O presidente Luiz Inácio Lula da Silva (PT) afirmou nesta terça-feira (2) que integrantes da família do ex-presidente Jair Bolsonaro (PL) contribuíram para a elaboração de um relatório dos Estados Unidos que sugere uma tarifa adicional de 25% sobre produtos brasileiros. Segundo Lula, os filhos de Bolsonaro teriam atuado junto ao governo norte-americano em iniciativas que, na avaliação dele, prejudicam os interesses do Brasil.
Durante um evento realizado em Catalão, Goiás, o presidente criticou duramente a postura dos herdeiros políticos de Bolsonaro e declarou que eles seriam “piores do que o próprio pai”.
“Os filhos de Bolsonaro conseguem ser ainda piores do que ele. São verdadeiros traidores da pátria, que buscaram apoio de um governo estrangeiro para interferir em assuntos internos do Brasil”, afirmou Lula.
Mais cedo, o governo federal divulgou uma nota oficial classificando o relatório norte-americano como uma medida recebida “com indignação”. O documento também associa a iniciativa a ações promovidas por integrantes da família Bolsonaro e considera a proposta uma tentativa de interferência em questões domésticas brasileiras.
Na segunda-feira (1º), o Escritório de Comércio dos Estados Unidos apresentou uma recomendação para aplicar uma tarifa de 25% sobre produtos brasileiros. A proposta foi divulgada poucos dias após o senador Flávio Bolsonaro, pré-candidato à Presidência da República, participar de reuniões em Washington com o presidente Donald Trump e integrantes de sua equipe.
Em entrevista concedida nesta terça-feira, Flávio afirmou ter solicitado ao governo norte-americano que não aplicasse novas tarifas ao Brasil.
Durante seu discurso, Lula relembrou que os Estados Unidos já haviam adotado medidas semelhantes em 2025, quando anunciaram uma sobretaxa sobre produtos brasileiros sob o argumento de corrigir desequilíbrios comerciais. Dados oficiais, no entanto, apontam que os norte-americanos mantêm superávit na balança comercial com o Brasil.
Na ocasião, a administração Trump elevou em 40% as tarifas sobre determinados produtos brasileiros, percentual que se somou aos 10% já existentes.
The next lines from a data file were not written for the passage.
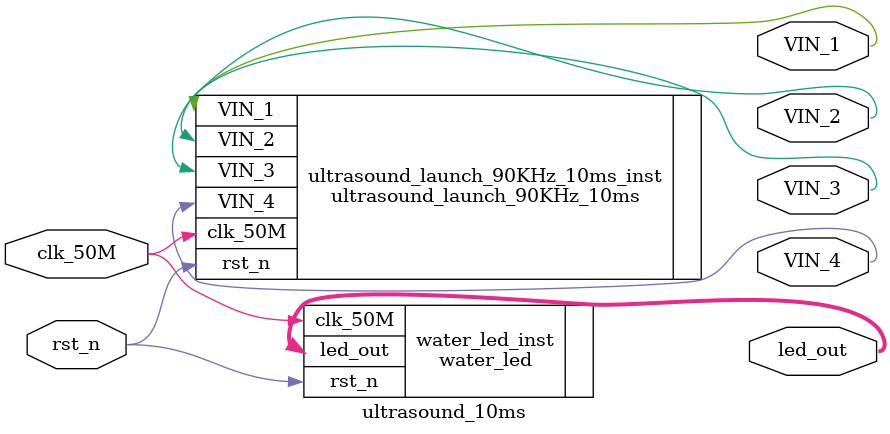
<source format=v>
module ultrasound_10ms 
(
	input 	wire 		clk_50M		,
	input 	wire 		rst_n	,

	output 	wire 	[3:0]led_out,   // 流水灯输出
	output  wire 	VIN_1		,   // 通道 1 输出
	output  wire 	VIN_2		,   // 通道 2 输出
	output  wire 	VIN_3		,   // 通道 3 输出
	output  wire 	VIN_4		    // 通道 4 输出
);

ultrasound_launch_90KHz_10ms 
#(
	.CNT_MAX 	 (   1666    ),
	.CNT_10M 	 (  499_999  )
)
ultrasound_launch_90KHz_10ms_inst
(
	.clk_50M	(clk_50M) ,
	.rst_n		(rst_n)	  ,

	.VIN_1		(VIN_1)	  ,
    .VIN_2		(VIN_2)   ,
	.VIN_3		(VIN_3)   ,
	.VIN_4		(VIN_4)  
);

water_led 
#(
	.CNT_MAX_500MS 	(24_999_999)
	
)
water_led_inst
(
	.clk_50M	(clk_50M),
	.rst_n		(rst_n)	 ,

	.led_out	(led_out)
);

endmodule 
</source>
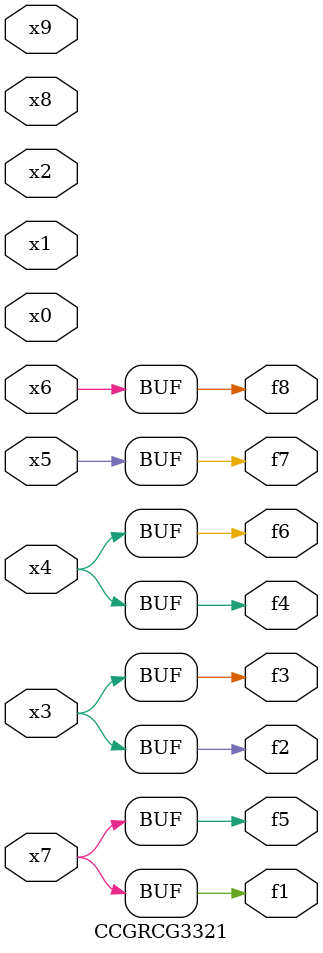
<source format=v>
module CCGRCG3321(
	input x0, x1, x2, x3, x4, x5, x6, x7, x8, x9,
	output f1, f2, f3, f4, f5, f6, f7, f8
);
	assign f1 = x7;
	assign f2 = x3;
	assign f3 = x3;
	assign f4 = x4;
	assign f5 = x7;
	assign f6 = x4;
	assign f7 = x5;
	assign f8 = x6;
endmodule

</source>
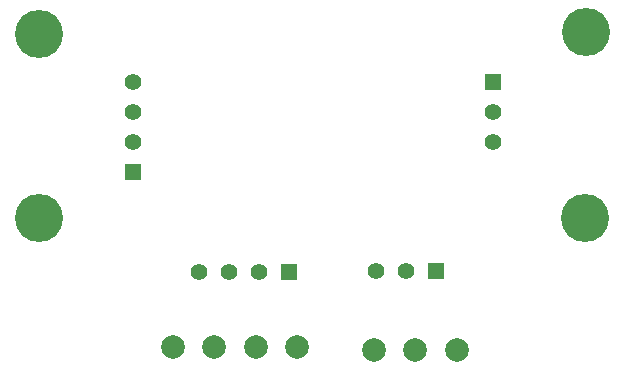
<source format=gtl>
G04 ( created by brdgerber.py ( brdgerber.py v0.1 2014-03-12 ) ) date 2021-02-22 12:09:10 EST*
G04 Gerber Fmt 3.4, Leading zero omitted, Abs format*
%MOIN*%
%FSLAX34Y34*%
G01*
G70*
G90*
G04 APERTURE LIST*
%ADD17C,0.0787*%
%ADD11C,0.1600*%
%ADD15C,0.0550*%
%ADD18C,0.0000*%
%ADD10C,0.0200*%
%ADD16C,0.0120*%
%ADD13C,0.0150*%
%ADD14R,0.0550X0.0550*%
%ADD12C,0.0100*%
G04 APERTURE END LIST*
G54D17*
D11*
X-08700Y-02100D03*
D11*
X09500Y-02100D03*
D11*
X-08700Y04050D03*
D11*
X09550Y04100D03*
D14*
X-00350Y-03900D03*
D15*
X-01350Y-03900D03*
D15*
X-02350Y-03900D03*
D15*
X-03350Y-03900D03*
D14*
X-05550Y-00550D03*
D15*
X-05550Y00450D03*
D15*
X-05550Y01450D03*
D15*
X-05550Y02450D03*
D14*
X04550Y-03850D03*
D15*
X03550Y-03850D03*
D15*
X02550Y-03850D03*
D14*
X06450Y02450D03*
D15*
X06450Y01450D03*
D15*
X06450Y00450D03*
D17*
X02472Y-06500D03*
D17*
X03850Y-06500D03*
D17*
X05228Y-06500D03*
D17*
X-04228Y-06400D03*
D17*
X-02850Y-06400D03*
D17*
X-01472Y-06400D03*
D17*
X-00094Y-06400D03*
M02*

</source>
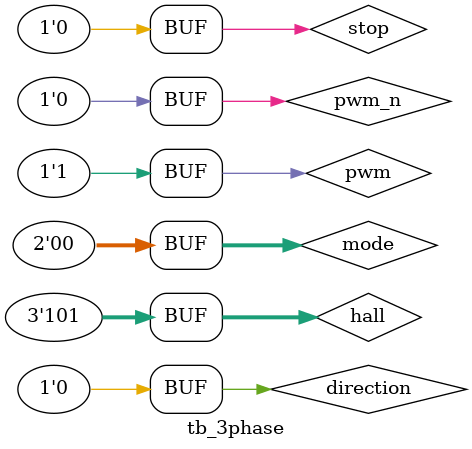
<source format=v>
`timescale 1 ns / 1 ps

module tb_3phase;

reg [1:0] mode; //0-6x, 1-3x, 2-1x
reg stop;
reg direction;
reg [2:0] hall;
reg pwm;
wire pwm_n;
wire [5:0] phase;

servo_3phase_pwm inst
 (
    mode,
    stop,
    direction,

    hall, // a, b, c
    pwm,
    pwm_n,

    // ha, la, hb, lb, hc, lc
    phase
);

assign pwm_n = ~pwm;

initial begin
    mode = 0;
    pwm = 1;
    stop = 1;
    direction = 0;
    hall = 0;

    #10
    hall = 3'b001;

    #10
    stop = 0;

    
    #10 hall = 3'b001;
    #10 hall = 3'b011;
    #10 hall = 3'b010;
    #10 hall = 3'b110;
    #10 hall = 3'b100;
    #10 hall = 3'b101;
    





end
    
endmodule
</source>
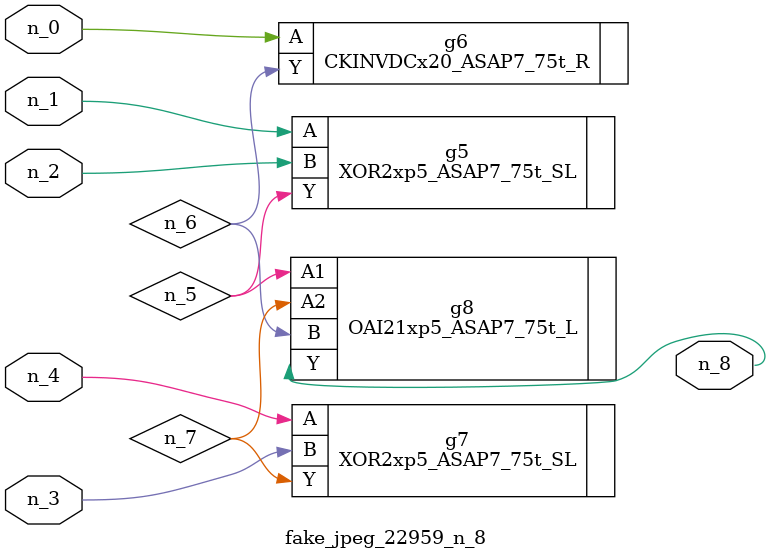
<source format=v>
module fake_jpeg_22959_n_8 (n_3, n_2, n_1, n_0, n_4, n_8);

input n_3;
input n_2;
input n_1;
input n_0;
input n_4;

output n_8;

wire n_6;
wire n_5;
wire n_7;

XOR2xp5_ASAP7_75t_SL g5 ( 
.A(n_1),
.B(n_2),
.Y(n_5)
);

CKINVDCx20_ASAP7_75t_R g6 ( 
.A(n_0),
.Y(n_6)
);

XOR2xp5_ASAP7_75t_SL g7 ( 
.A(n_4),
.B(n_3),
.Y(n_7)
);

OAI21xp5_ASAP7_75t_L g8 ( 
.A1(n_5),
.A2(n_7),
.B(n_6),
.Y(n_8)
);


endmodule
</source>
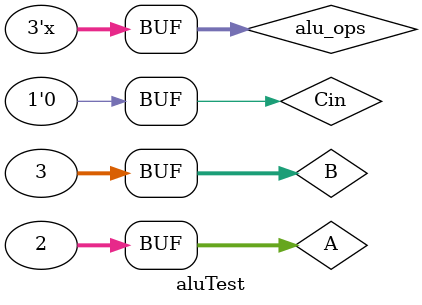
<source format=v>
`timescale 1ns / 1ps


module aluTest(

    );
    
wire [31:0] S;
wire z;
wire Cout;
reg [31:0] A;
reg [31:0] B;
reg Cin;
reg [2:0] alu_ops;

alu alu_unit(S, z, Cout, A, B, Cin, alu_ops);

initial
begin
    A = 2;
    B = 3;
    Cin = 0;
    alu_ops = 3'b000;
end

always
begin
   #10 alu_ops = alu_ops + 1;
end

endmodule

</source>
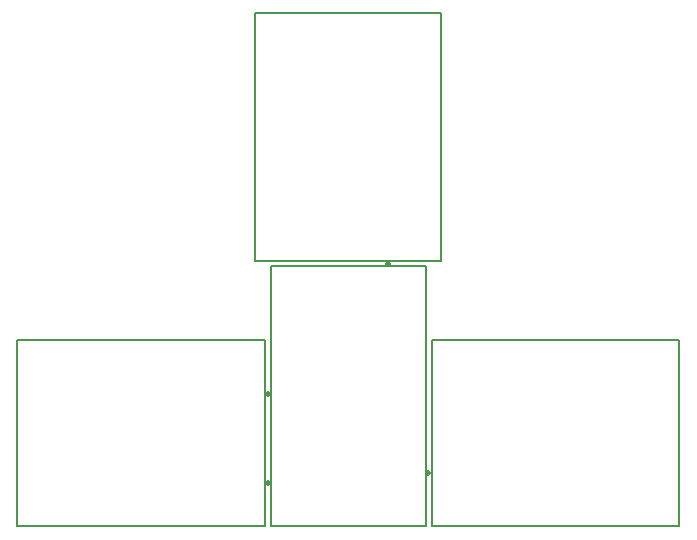
<source format=gto>
%FSLAX33Y33*%
%MOMM*%
%ADD10C,0.15*%
%ADD11C,0.5*%
%ADD12C,0.5*%
%ADD13C,0.5*%
%ADD14C,0.5*%
D10*
%LNtop silkscreen_traces*%
%LNtop silkscreen component 528083829f38ff3a*%
G01*
X-8015Y16154D02*
X12955Y16154D01*
X12955Y0394*
X-8015Y0394*
X-8015Y16154*
D11*
X13235Y11629D03*
%LNtop silkscreen component e80d9c547b7992d0*%
D10*
X48015Y0394D02*
X27045Y0394D01*
X27045Y16154*
X48015Y16154*
X48015Y0394*
D12*
X26765Y4919D03*
%LNtop silkscreen component 022b9f9361636321*%
D10*
X13450Y0405D02*
X13450Y22395D01*
X26550Y22395*
X26550Y0405*
X13450Y0405*
D13*
X13200Y4080D03*
%LNtop silkscreen component 54b5fff6b965416f*%
D10*
X27874Y43835D02*
X27874Y22865D01*
X12114Y22865*
X12114Y43835*
X27874Y43835*
D14*
X23349Y22585D03*
M02*
</source>
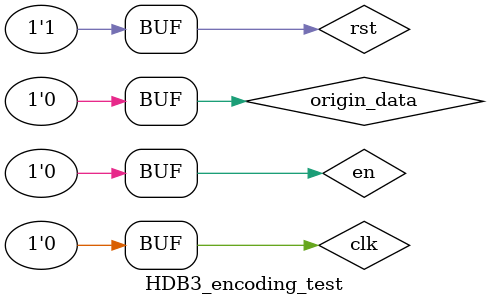
<source format=v>
`timescale 1ns/1ns
module HDB3_encoding_test;

	reg clk;
	reg rst;
	reg origin_data;
	reg en;
	
	wire[2:0] encoding_data;
	wire encoding_data_instruction;
	
	HDB3_encoding HDB3_encoding_object
	(
		.clk(clk),
		.rst(rst),
		.origin_data(origin_data),
		.en(en),
		
		.encoding_data(encoding_data),
		.encoding_data_instruction(encoding_data_instruction)
	);
	
	initial
	begin
		clk = 1'b0;
		#1;
		repeat(80)
		begin
			clk = 1'b1;
			#1;
			clk = 1'b0;
			#1;
		end
	end
	
	initial
	begin
		rst = 1'b1;
		en  = 1'b0;
		#2;
		rst = 1'b0;
		#6;
		rst = 1'b1;
		en  = 1'b1;
		origin_data = 1'b1;
		#2;
		origin_data = 1'b0;
		#2;
		origin_data = 1'b0;
		#2;
		origin_data = 1'b0;
		#2;
		origin_data = 1'b0;
		#2;
		origin_data = 1'b1;
		#2;
		origin_data = 1'b0;
		#2;
		origin_data = 1'b0;
		#2;
		origin_data = 1'b1;
		#2;
		origin_data = 1'b0;
		#2;
		origin_data = 1'b0;
		#2;
		origin_data = 1'b0;
		#2;
		origin_data = 1'b0;
		#2;
		origin_data = 1'b1;
		#2;
		origin_data = 1'b0;
		#2;
		origin_data = 1'b0;
		#2;
		origin_data = 1'b0;
		#2;
		origin_data = 1'b0;
		#2;
		en  = 1'b0;		
	end
	
	initial
	begin
		$monitor($time,"origin_data = %d,encoding_data = %b,encoding_data_instruction = %b",
		origin_data,encoding_data,encoding_data_instruction);
	end

endmodule
</source>
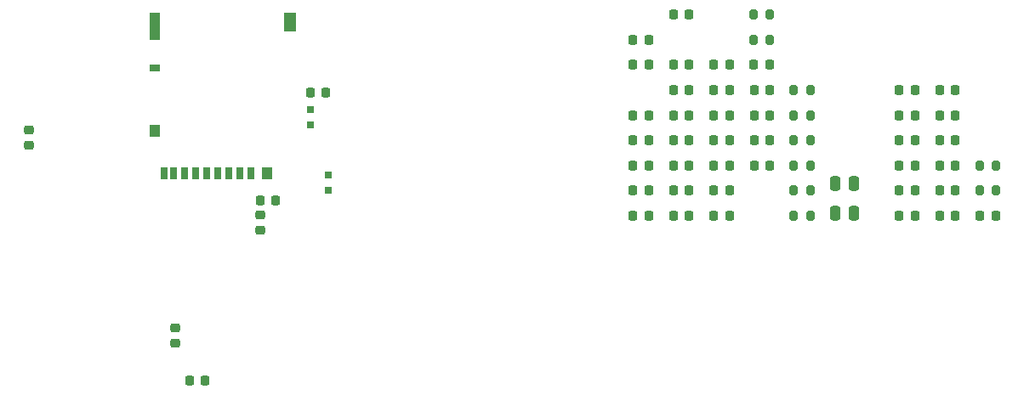
<source format=gbr>
%TF.GenerationSoftware,KiCad,Pcbnew,9.0.1-9.0.1-0~ubuntu24.04.1*%
%TF.CreationDate,2025-06-01T18:05:04-05:00*%
%TF.ProjectId,FC,46432e6b-6963-4616-945f-706362585858,rev?*%
%TF.SameCoordinates,Original*%
%TF.FileFunction,Paste,Bot*%
%TF.FilePolarity,Positive*%
%FSLAX46Y46*%
G04 Gerber Fmt 4.6, Leading zero omitted, Abs format (unit mm)*
G04 Created by KiCad (PCBNEW 9.0.1-9.0.1-0~ubuntu24.04.1) date 2025-06-01 18:05:04*
%MOMM*%
%LPD*%
G01*
G04 APERTURE LIST*
G04 Aperture macros list*
%AMRoundRect*
0 Rectangle with rounded corners*
0 $1 Rounding radius*
0 $2 $3 $4 $5 $6 $7 $8 $9 X,Y pos of 4 corners*
0 Add a 4 corners polygon primitive as box body*
4,1,4,$2,$3,$4,$5,$6,$7,$8,$9,$2,$3,0*
0 Add four circle primitives for the rounded corners*
1,1,$1+$1,$2,$3*
1,1,$1+$1,$4,$5*
1,1,$1+$1,$6,$7*
1,1,$1+$1,$8,$9*
0 Add four rect primitives between the rounded corners*
20,1,$1+$1,$2,$3,$4,$5,0*
20,1,$1+$1,$4,$5,$6,$7,0*
20,1,$1+$1,$6,$7,$8,$9,0*
20,1,$1+$1,$8,$9,$2,$3,0*%
G04 Aperture macros list end*
%ADD10R,0.685800X0.711200*%
%ADD11RoundRect,0.225000X-0.225000X-0.250000X0.225000X-0.250000X0.225000X0.250000X-0.225000X0.250000X0*%
%ADD12RoundRect,0.218750X-0.218750X-0.256250X0.218750X-0.256250X0.218750X0.256250X-0.218750X0.256250X0*%
%ADD13RoundRect,0.225000X-0.250000X0.225000X-0.250000X-0.225000X0.250000X-0.225000X0.250000X0.225000X0*%
%ADD14RoundRect,0.200000X-0.200000X-0.275000X0.200000X-0.275000X0.200000X0.275000X-0.200000X0.275000X0*%
%ADD15RoundRect,0.225000X0.250000X-0.225000X0.250000X0.225000X-0.250000X0.225000X-0.250000X-0.225000X0*%
%ADD16RoundRect,0.250000X-0.250000X-0.475000X0.250000X-0.475000X0.250000X0.475000X-0.250000X0.475000X0*%
%ADD17RoundRect,0.225000X0.225000X0.250000X-0.225000X0.250000X-0.225000X-0.250000X0.225000X-0.250000X0*%
%ADD18R,0.700000X1.200000*%
%ADD19R,1.000000X1.200000*%
%ADD20R,1.000000X2.800000*%
%ADD21R,1.300000X1.900000*%
%ADD22R,1.000000X0.800000*%
G04 APERTURE END LIST*
D10*
%TO.C,U7*%
X195250000Y-68250000D03*
X195250000Y-66751400D03*
%TD*%
D11*
%TO.C,C18*%
X225630000Y-60770000D03*
X227180000Y-60770000D03*
%TD*%
%TO.C,C33*%
X233650000Y-68300000D03*
X235200000Y-68300000D03*
%TD*%
%TO.C,C3*%
X252130000Y-65790000D03*
X253680000Y-65790000D03*
%TD*%
D12*
%TO.C,L1*%
X237647500Y-55750000D03*
X239222500Y-55750000D03*
%TD*%
D11*
%TO.C,C21*%
X225630000Y-53240000D03*
X227180000Y-53240000D03*
%TD*%
%TO.C,C44*%
X237660000Y-63280000D03*
X239210000Y-63280000D03*
%TD*%
%TO.C,C23*%
X229640000Y-70810000D03*
X231190000Y-70810000D03*
%TD*%
%TO.C,C46*%
X237660000Y-58260000D03*
X239210000Y-58260000D03*
%TD*%
%TO.C,C11*%
X256140000Y-60770000D03*
X257690000Y-60770000D03*
%TD*%
%TO.C,C32*%
X233650000Y-70810000D03*
X235200000Y-70810000D03*
%TD*%
%TO.C,C2*%
X252130000Y-68300000D03*
X253680000Y-68300000D03*
%TD*%
D13*
%TO.C,C40*%
X180000000Y-81975000D03*
X180000000Y-83525000D03*
%TD*%
D11*
%TO.C,C26*%
X229640000Y-63280000D03*
X231190000Y-63280000D03*
%TD*%
%TO.C,C27*%
X229640000Y-60770000D03*
X231190000Y-60770000D03*
%TD*%
%TO.C,C24*%
X229640000Y-68300000D03*
X231190000Y-68300000D03*
%TD*%
%TO.C,C14*%
X225630000Y-70810000D03*
X227180000Y-70810000D03*
%TD*%
%TO.C,C7*%
X256140000Y-70810000D03*
X257690000Y-70810000D03*
%TD*%
D14*
%TO.C,R2*%
X237610000Y-50730000D03*
X239260000Y-50730000D03*
%TD*%
D15*
%TO.C,C19*%
X188500000Y-72275000D03*
X188500000Y-70725000D03*
%TD*%
D11*
%TO.C,C37*%
X233650000Y-58260000D03*
X235200000Y-58260000D03*
%TD*%
%TO.C,C45*%
X237660000Y-60770000D03*
X239210000Y-60770000D03*
%TD*%
D14*
%TO.C,R7*%
X241620000Y-65790000D03*
X243270000Y-65790000D03*
%TD*%
%TO.C,R4*%
X241620000Y-68300000D03*
X243270000Y-68300000D03*
%TD*%
D11*
%TO.C,C31*%
X229640000Y-50730000D03*
X231190000Y-50730000D03*
%TD*%
%TO.C,C15*%
X225630000Y-68300000D03*
X227180000Y-68300000D03*
%TD*%
D14*
%TO.C,R6*%
X260100000Y-65790000D03*
X261750000Y-65790000D03*
%TD*%
%TO.C,R5*%
X260100000Y-68300000D03*
X261750000Y-68300000D03*
%TD*%
D11*
%TO.C,C17*%
X225630000Y-63280000D03*
X227180000Y-63280000D03*
%TD*%
D16*
%TO.C,C47*%
X245725000Y-70560000D03*
X247625000Y-70560000D03*
%TD*%
D15*
%TO.C,C42*%
X165500000Y-63775000D03*
X165500000Y-62225000D03*
%TD*%
D11*
%TO.C,C38*%
X233650000Y-55750000D03*
X235200000Y-55750000D03*
%TD*%
%TO.C,C43*%
X237660000Y-65790000D03*
X239210000Y-65790000D03*
%TD*%
%TO.C,C9*%
X256140000Y-65790000D03*
X257690000Y-65790000D03*
%TD*%
%TO.C,C25*%
X229640000Y-65790000D03*
X231190000Y-65790000D03*
%TD*%
%TO.C,C13*%
X260150000Y-70810000D03*
X261700000Y-70810000D03*
%TD*%
%TO.C,C39*%
X188475000Y-69250000D03*
X190025000Y-69250000D03*
%TD*%
D14*
%TO.C,R9*%
X241620000Y-60770000D03*
X243270000Y-60770000D03*
%TD*%
D11*
%TO.C,C34*%
X233650000Y-65790000D03*
X235200000Y-65790000D03*
%TD*%
%TO.C,C5*%
X252130000Y-60770000D03*
X253680000Y-60770000D03*
%TD*%
%TO.C,C4*%
X252130000Y-63280000D03*
X253680000Y-63280000D03*
%TD*%
%TO.C,C35*%
X233650000Y-63280000D03*
X235200000Y-63280000D03*
%TD*%
%TO.C,C1*%
X252130000Y-70810000D03*
X253680000Y-70810000D03*
%TD*%
%TO.C,C22*%
X181475000Y-87250000D03*
X183025000Y-87250000D03*
%TD*%
%TO.C,C6*%
X252130000Y-58260000D03*
X253680000Y-58260000D03*
%TD*%
%TO.C,C20*%
X225630000Y-55750000D03*
X227180000Y-55750000D03*
%TD*%
%TO.C,C36*%
X233650000Y-60770000D03*
X235200000Y-60770000D03*
%TD*%
%TO.C,C8*%
X256140000Y-68300000D03*
X257690000Y-68300000D03*
%TD*%
D14*
%TO.C,R10*%
X241620000Y-58260000D03*
X243270000Y-58260000D03*
%TD*%
D10*
%TO.C,U8*%
X193500000Y-61750000D03*
X193500000Y-60251400D03*
%TD*%
D17*
%TO.C,C41*%
X195025000Y-58500000D03*
X193475000Y-58500000D03*
%TD*%
D16*
%TO.C,C48*%
X245725000Y-67550000D03*
X247625000Y-67550000D03*
%TD*%
D11*
%TO.C,C16*%
X225630000Y-65790000D03*
X227180000Y-65790000D03*
%TD*%
%TO.C,C29*%
X229640000Y-55750000D03*
X231190000Y-55750000D03*
%TD*%
D14*
%TO.C,R8*%
X241620000Y-63280000D03*
X243270000Y-63280000D03*
%TD*%
D11*
%TO.C,C28*%
X229640000Y-58260000D03*
X231190000Y-58260000D03*
%TD*%
D14*
%TO.C,R3*%
X241620000Y-70810000D03*
X243270000Y-70810000D03*
%TD*%
D11*
%TO.C,C12*%
X256140000Y-58260000D03*
X257690000Y-58260000D03*
%TD*%
D14*
%TO.C,R1*%
X237610000Y-53240000D03*
X239260000Y-53240000D03*
%TD*%
D11*
%TO.C,C10*%
X256140000Y-63280000D03*
X257690000Y-63280000D03*
%TD*%
D18*
%TO.C,J2*%
X187600000Y-66600000D03*
X186500000Y-66600000D03*
X185400000Y-66600000D03*
X184300000Y-66600000D03*
X183200000Y-66600000D03*
X182100000Y-66600000D03*
X181000000Y-66600000D03*
X179900000Y-66600000D03*
D19*
X178000000Y-62300000D03*
D20*
X178000000Y-51950000D03*
D21*
X191500000Y-51500000D03*
D19*
X189150000Y-66600000D03*
D22*
X178000000Y-56100000D03*
D18*
X178950000Y-66600000D03*
%TD*%
M02*

</source>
A medida afetou diversos setores da economia e levou os dois países a negociarem alternativas para reduzir os impactos. Parte das tarifas acabou sendo retirada meses depois.
Segundo Lula, as novas sanções propostas são resultado direto da atuação de Flávio e Eduardo Bolsonaro junto a membros do governo dos Estados Unidos, especialmente aliados do secretário de Estado Marco Rubio.
O presidente citou uma publicação feita por um dos filhos do ex-presidente em julho de 2025, na qual agradecia a Trump e defendia medidas contra autoridades brasileiras. Para Lula, esse comportamento demonstra alinhamento com interesses externos em detrimento dos interesses nacionais.
“O filho dele, que agora diz que não falou nada, agradeceu ao presidente americano justamente no dia em que o Brasil foi penalizado. Outro filho também comemorou a medida. Ambos criticaram o Brasil e elogiaram a taxação”, declarou.
Lula elevou o tom das críticas e afirmou que o país está lidando com um grupo político sem precedentes na história recente.
“Participei de muitas campanhas eleitorais e enfrentei adversários de diferentes correntes ideológicas. Nunca vi um nível de degradação política como o que essa família trouxe ao país durante o período em que esteve no governo”, disse.
O presidente também rebateu as declarações recentes de Flávio Bolsonaro, alegando que as ações do senador poderiam prejudicar não apenas o governo, mas toda a economia nacional.
“Ele pensa que estaria atingindo o Lula, mas quem sofre são os trabalhadores, os empresários e o agronegócio brasileiro”, afirmou.
Ao final do discurso, Lula destacou uma notícia positiva para o setor agropecuário: o reconhecimento da China de que o Brasil está livre da febre aftosa sem vacinação. Segundo ele, a decisão amplia oportunidades para a exportação de carne brasileira ao mercado chinês.
“Se um país não quiser comprar nossos produtos, buscaremos outros mercados. O Brasil tem capacidade para diversificar seus parceiros comerciais e continuar crescendo”, concluiu.